We're still in the middle of analyzing data, and working through parsing
lots of messy forms of citation references. However, I'll summarize our
findings as they stand.
As of Jan 1, 2011 there are 6384425 total citations in the main namespace
for English Wikipedia.
Does this count both templated and non-templated citations?
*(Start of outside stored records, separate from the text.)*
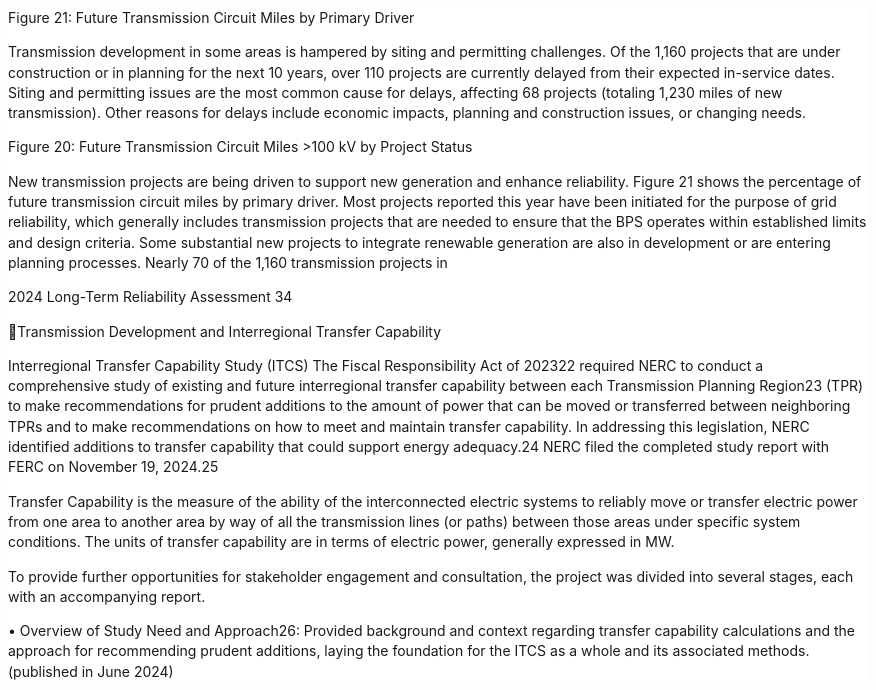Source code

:Figure 21: Future Transmission Circuit Miles by Primary Driver

Transmission  development  in  some  areas  is  hampered  by  siting  and  permitting  challenges.  Of  the
1,160 projects that are under construction or in planning for the next 10 years, over 110 projects are
currently  delayed  from  their  expected  in-service  dates.  Siting  and  permitting  issues  are  the  most
common  cause  for  delays,  affecting  68  projects  (totaling  1,230  miles  of  new  transmission).  Other
reasons for delays include economic impacts, planning and construction issues, or changing needs.

Figure 20: Future Transmission Circuit Miles >100 kV by Project Status

New transmission projects are being driven to support new generation and enhance reliability. Figure
21  shows  the  percentage  of  future  transmission  circuit  miles  by  primary  driver.  Most  projects
reported  this  year  have  been  initiated  for  the  purpose  of  grid  reliability,  which  generally  includes
transmission projects that are needed to ensure that the BPS operates within established limits and
design  criteria.  Some  substantial  new  projects  to  integrate  renewable  generation  are  also  in
development  or  are  entering  planning  processes.  Nearly  70  of  the  1,160  transmission  projects  in

2024 Long-Term Reliability Assessment
34

Transmission Development and Interregional Transfer Capability

Interregional Transfer Capability Study (ITCS)
The Fiscal Responsibility Act of 202322 required NERC to conduct a comprehensive study of existing
and  future  interregional  transfer  capability  between  each  Transmission  Planning  Region23  (TPR)  to
make  recommendations  for  prudent  additions  to  the  amount  of  power  that  can  be  moved  or
transferred between neighboring TPRs and to make recommendations on how to meet and maintain
transfer capability. In addressing this legislation, NERC identified additions to transfer capability that
could support energy adequacy.24 NERC filed the completed study report with FERC on November 19,
2024.25

Transfer Capability is the measure of the ability of the interconnected electric systems to reliably
move or transfer electric power from one area to another area by way of all the transmission lines
(or paths) between those areas under specific system conditions. The units of transfer capability
are in terms of electric power, generally expressed in MW.

To  provide  further  opportunities  for  stakeholder  engagement  and  consultation,  the  project  was
divided into several stages, each with an accompanying report.

•  Overview  of  Study  Need  and  Approach26:  Provided  background  and  context  regarding
transfer capability calculations and the approach for recommending prudent additions, laying
the foundation for the ITCS as a whole and its associated methods. (published in June 2024)
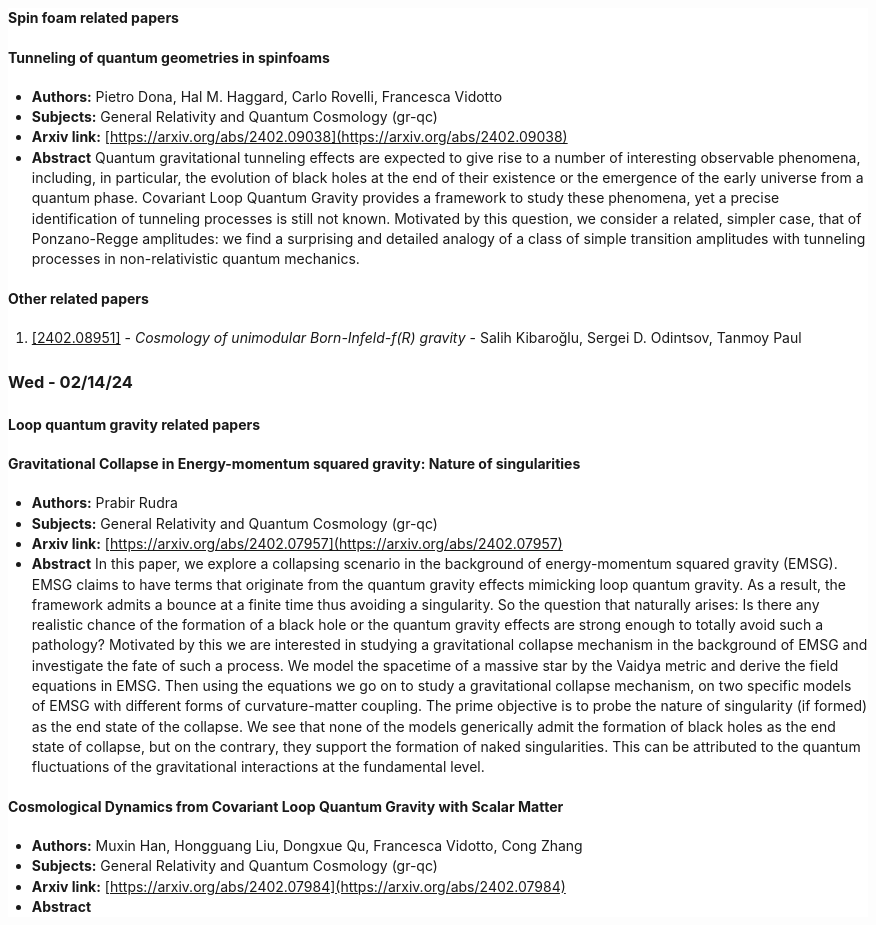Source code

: #### Spin foam related papers

#### **Tunneling of quantum geometries in spinfoams**
 - **Authors:** Pietro Dona, Hal M. Haggard, Carlo Rovelli, Francesca Vidotto
 - **Subjects:** General Relativity and Quantum Cosmology (gr-qc)
 - **Arxiv link:** [https://arxiv.org/abs/2402.09038](https://arxiv.org/abs/2402.09038)
 - **Abstract**
 Quantum gravitational tunneling effects are expected to give rise to a number of interesting observable phenomena, including, in particular, the evolution of black holes at the end of their existence or the emergence of the early universe from a quantum phase. Covariant Loop Quantum Gravity provides a framework to study these phenomena, yet a precise identification of tunneling processes is still not known. Motivated by this question, we consider a related, simpler case, that of Ponzano-Regge amplitudes: we find a surprising and detailed analogy of a class of simple transition amplitudes with tunneling processes in non-relativistic quantum mechanics. 



#### Other related papers

1. [[2402.08951]](https://arxiv.org/abs/2402.08951) - *Cosmology of unimodular Born-Infeld-$f(R)$ gravity* - Salih Kibaroğlu, Sergei D. Odintsov, Tanmoy Paul



### Wed - 02/14/24

#### Loop quantum gravity related papers

#### **Gravitational Collapse in Energy-momentum squared gravity: Nature of  singularities**
 - **Authors:** Prabir Rudra
 - **Subjects:** General Relativity and Quantum Cosmology (gr-qc)
 - **Arxiv link:** [https://arxiv.org/abs/2402.07957](https://arxiv.org/abs/2402.07957)
 - **Abstract**
 In this paper, we explore a collapsing scenario in the background of energy-momentum squared gravity (EMSG). EMSG claims to have terms that originate from the quantum gravity effects mimicking loop quantum gravity. As a result, the framework admits a bounce at a finite time thus avoiding a singularity. So the question that naturally arises: Is there any realistic chance of the formation of a black hole or the quantum gravity effects are strong enough to totally avoid such a pathology? Motivated by this we are interested in studying a gravitational collapse mechanism in the background of EMSG and investigate the fate of such a process. We model the spacetime of a massive star by the Vaidya metric and derive the field equations in EMSG. Then using the equations we go on to study a gravitational collapse mechanism, on two specific models of EMSG with different forms of curvature-matter coupling. The prime objective is to probe the nature of singularity (if formed) as the end state of the collapse. We see that none of the models generically admit the formation of black holes as the end state of collapse, but on the contrary, they support the formation of naked singularities. This can be attributed to the quantum fluctuations of the gravitational interactions at the fundamental level. 

#### **Cosmological Dynamics from Covariant Loop Quantum Gravity with Scalar  Matter**
 - **Authors:** Muxin Han, Hongguang Liu, Dongxue Qu, Francesca Vidotto, Cong Zhang
 - **Subjects:** General Relativity and Quantum Cosmology (gr-qc)
 - **Arxiv link:** [https://arxiv.org/abs/2402.07984](https://arxiv.org/abs/2402.07984)
 - **Abstract**
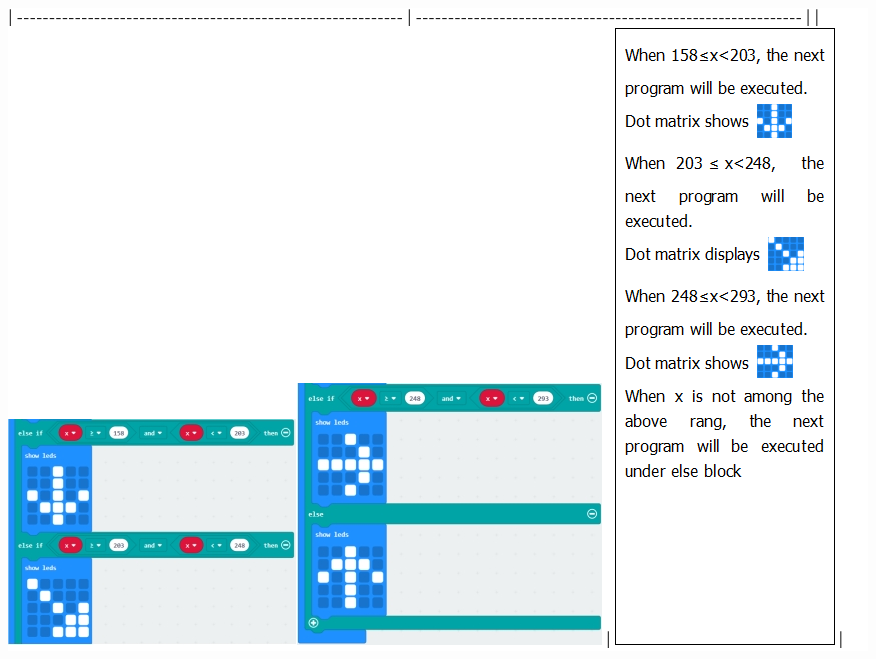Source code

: | ------------------------------------------------------------ | ------------------------------------------------------------ |
| ![img](./media/wps96-1697702835985-169-1697703154504-164.jpg)![img](./media/wps97-1697702835985-170-1697703154504-162.jpg) | ![img](./media/wps98-1697702835985-171-1697703154504-163.png) |
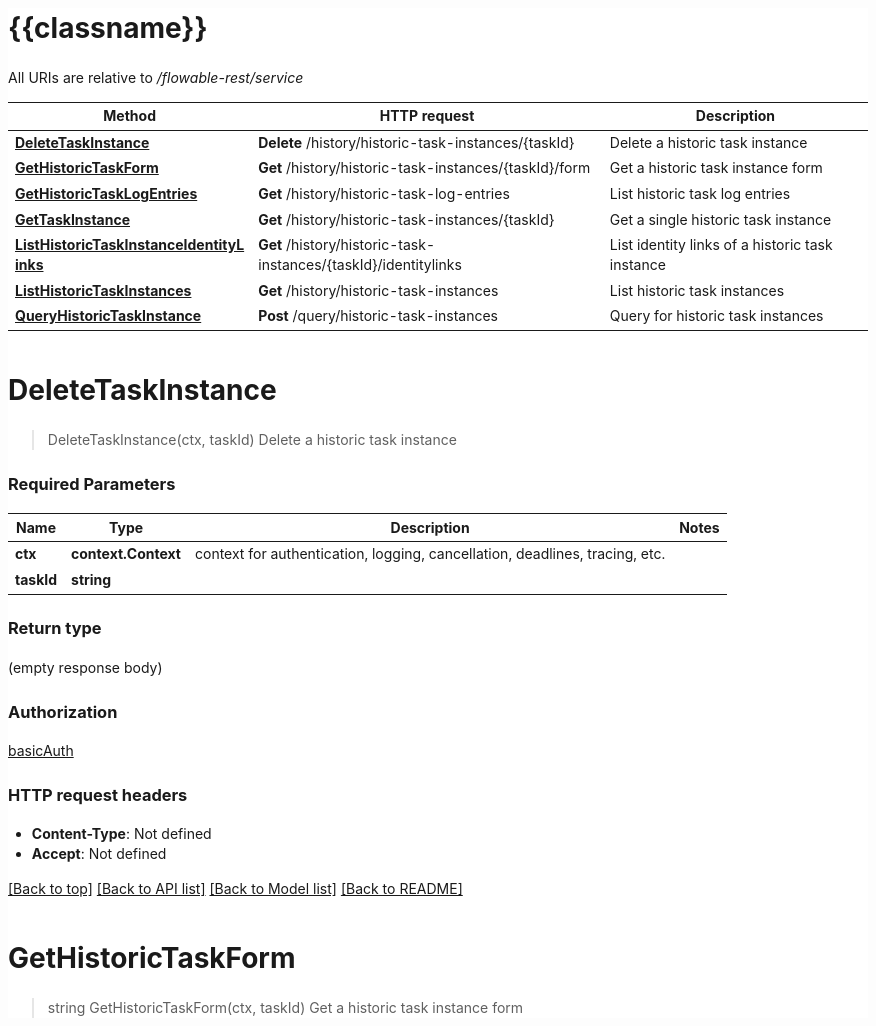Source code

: # {{classname}}

All URIs are relative to */flowable-rest/service*

Method | HTTP request | Description
------------- | ------------- | -------------
[**DeleteTaskInstance**](HistoryTaskApi.md#DeleteTaskInstance) | **Delete** /history/historic-task-instances/{taskId} | Delete a historic task instance
[**GetHistoricTaskForm**](HistoryTaskApi.md#GetHistoricTaskForm) | **Get** /history/historic-task-instances/{taskId}/form | Get a historic task instance form
[**GetHistoricTaskLogEntries**](HistoryTaskApi.md#GetHistoricTaskLogEntries) | **Get** /history/historic-task-log-entries | List historic task log entries
[**GetTaskInstance**](HistoryTaskApi.md#GetTaskInstance) | **Get** /history/historic-task-instances/{taskId} | Get a single historic task instance
[**ListHistoricTaskInstanceIdentityLinks**](HistoryTaskApi.md#ListHistoricTaskInstanceIdentityLinks) | **Get** /history/historic-task-instances/{taskId}/identitylinks | List identity links of a historic task instance
[**ListHistoricTaskInstances**](HistoryTaskApi.md#ListHistoricTaskInstances) | **Get** /history/historic-task-instances | List historic task instances
[**QueryHistoricTaskInstance**](HistoryTaskApi.md#QueryHistoricTaskInstance) | **Post** /query/historic-task-instances | Query for historic task instances

# **DeleteTaskInstance**
> DeleteTaskInstance(ctx, taskId)
Delete a historic task instance

### Required Parameters

Name | Type | Description  | Notes
------------- | ------------- | ------------- | -------------
 **ctx** | **context.Context** | context for authentication, logging, cancellation, deadlines, tracing, etc.
  **taskId** | **string**|  | 

### Return type

 (empty response body)

### Authorization

[basicAuth](../README.md#basicAuth)

### HTTP request headers

 - **Content-Type**: Not defined
 - **Accept**: Not defined

[[Back to top]](#) [[Back to API list]](../README.md#documentation-for-api-endpoints) [[Back to Model list]](../README.md#documentation-for-models) [[Back to README]](../README.md)

# **GetHistoricTaskForm**
> string GetHistoricTaskForm(ctx, taskId)
Get a historic task instance form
Do you
count citations appearing in any area of the article (e.g. inline
footnotes, "references" section, "further reading" or
"bibliography"
section, and "external links"?) Or is anything left out?
Our top-line research questions focus on citations
containing URLs, so we
broke down our results into citations with a URL (78%) and those without
(22%).
The top 5 domains in citations with a URL are:
1.
books.google.com (73777 - 1.48%)
2. news.bbc.co.uk (52347 - 1.05%)
3.
www.stat.gov.pl (51598 - 1.03%)
4.
www.nytimes.com (39454 - 0.79%)
5.
www.imdb.com (24993 - 0.50%)
This will probably be part of your published results, but it would be
very interesting to see a long-tail list of these domains, and maybe
try and break them out into types -- that would start to get at
questions like how many paywalled journals are cited, etc.
The top 5 types of citations without a URL are:
1. cite book (190090 - 13.65%)
2. citation needed (148339 - 10.65%)
3. cite journal (63722 - 4.58%)
4. cite news (25052 - 1.80%)
5. citation (22773 - 1.64%)
"Citation needed" is really the absence of a citation, not an actual
citation, right? :) The others look like the standard reference
templates.. so my question above about templates applies.
We have also looked at the *inequality* in citation
domains. In other words,
what share of citations do the most popular domains receive? Citation
inequality has been steadily growing; the Gini coefficient grew from 0.63 in
Jan 2007 to 0.81 in Nov 2011.
Interesting! Thanks so much for sharing!
-- phoebe